Communities of Dialogue Russian and Ukrainian Émigrés in Modernist Prague

Conference | Paper

Václav Černý's Parrhesia

Peter Steiner

Thursday 23 May 2024

14:00 - 14:45

UNIFR-3024

My presentation examines Černý’s ideas against the background of the aesthetics of his teacher—Otakar Zich—for whom "personality value" [hodnota osobnostní] was the cornerstone of his artistic axiology. But while Zich leaves the notion of personality vague, Černý conceives it as an embodiment of the three essential qualities: freedom, character, and the transcendence of existence. Moreover, he does not arrive at these features by objectifying observation but through subjective introspection, and I will illustrate how Černý, throughout his oeuvre, presents himself as endowed with these three characteristics. Commitment to such virtues structures his discursive modality, making him a practitioner of parrhesia, the free and direct expression of personal beliefs, a testament to the individual's courage and commitment to truth. But parrhesia, according to Foucault, is more than that. It is the “aesthetics of life”: taking care of the self as a practice of freedom, cultivating one’s existence in the art-like terms of autonomy, self-regulation, and self-justification.
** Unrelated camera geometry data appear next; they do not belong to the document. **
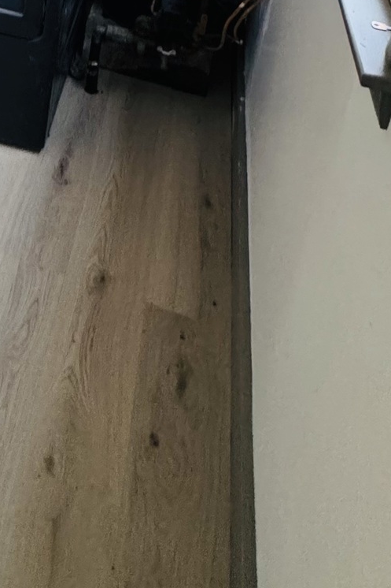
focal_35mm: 45
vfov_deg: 33.8
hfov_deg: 26.9
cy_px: -144
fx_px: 733
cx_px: -61
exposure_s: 1/60
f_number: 2.2
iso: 500
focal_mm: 2.22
In this vein, for Černý, the highest form of creativity is not an artwork by itself but its author’s “personalization” [zosobnění], “the silent inner task [...] informing the matter inseparable from the individual, his soul, and spirit, inherent character, feeling, instinct, will, and intellect [bringing them] into an original relationship, a peculiar new expression whose name is personality.”